> Texte retenu:
-------------------------

L’infréquentable Charles Blé Goudé

Les diplomates américains, se sont également apesantis sur très tôt la nature des relations Laurent Gbagbo et Charles Blé Goudé, qui avait été promu ministre de la Jeunesse et de l’Emploi. « Le président Gbagbo a fait des demandes répétées aux Nations unies pour qu`elles lèvent les sanctions contre Blé Goudé », notent les diplomates américains. Ils se désolent de voir que le leader des patriotes semble être « préparé [par Gbagbo] pour de futures responsabilités au sein du parti et/ou dans le gouvernement au lieu que soient prises des distances avec une personne faisant l`objet de sanction des Nations unies et qui demeure une personnalité source de division dans son pays ». « Des sanctions [avaient effectivement] été mises en place le 7 février 2006, pour des appels répétés à la violence contre des installations et des personnels des Nations unies et pour sa participation à des actes de violence commis par des milices de rue, incluant des passages à tabac, des viols et des exécutions extrajudiciaires », résume le télégramme américain obtenu par WikiLeaks. Et les Américains d’enfoncer le clou, citant comme sources leurs homologues français : « Blé Goudé est devenu un homme d`affaires très prospère, avec des intérêts conséquents dans des hôtels, boîtes de nuit, restaurants, stations-service et dans l`immobilier en Côte d`Ivoire. »

Fanfaronnade

Mais l’intérêt des Américains pour la Côte d’Ivoire porte également sur ses relations ambiguës avec la France, au plus fort de la crise ivoirienne. La gestion des bombardements de Bouaké, perpétrés en 2004, les laisse songeurs. Les mémos insistent notamment sur la latitude qu’avait la France de prévoir cette attaque (car elle savait qu’Abidjan s`était fait livrer deux Soukhoï, en violation de l’embargo de l’Onu). Et aussi sur le silence de Paris, jugé troublant pour un pays qui avait la possibilité d’interroger les responsables directs : les pilotes des Soukhoï impliqués ont été arrêtés à Abidjan, détenus quatre jours par l`armée française, avant d`être autorisés à quitter la Côte d`Ivoire pour se rendre au Togo.

-------------------------

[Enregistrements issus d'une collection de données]
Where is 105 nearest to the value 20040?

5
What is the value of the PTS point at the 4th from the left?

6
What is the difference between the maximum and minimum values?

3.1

-------------------------

> Consigne:
Reprenez le passage du texte retenu qui s'ouvre sur les mots « Fanfaronnade » et se clôt sur « rendre au Togo. », puis modifiez-le en remplaçant « songeurs » par « perplexes ».

> Solution proposée:
Fanfaronnade

Mais l’intérêt des Américains pour la Côte d’Ivoire porte également sur ses relations ambiguës avec la France, au plus fort de la crise ivoirienne. La gestion des bombardements de Bouaké, perpétrés en 2004, les laisse perplexes. Les mémos insistent notamment sur la latitude qu’avait la France de prévoir cette attaque (car elle savait qu’Abidjan s`était fait livrer deux Soukhoï, en violation de l’embargo de l’Onu). Et aussi sur le silence de Paris, jugé troublant pour un pays qui avait la possibilité d’interroger les responsables directs : les pilotes des Soukhoï impliqués ont été arrêtés à Abidjan, détenus quatre jours par l`armée française, avant d`être autorisés à quitter la Côte d`Ivoire pour se rendre au Togo.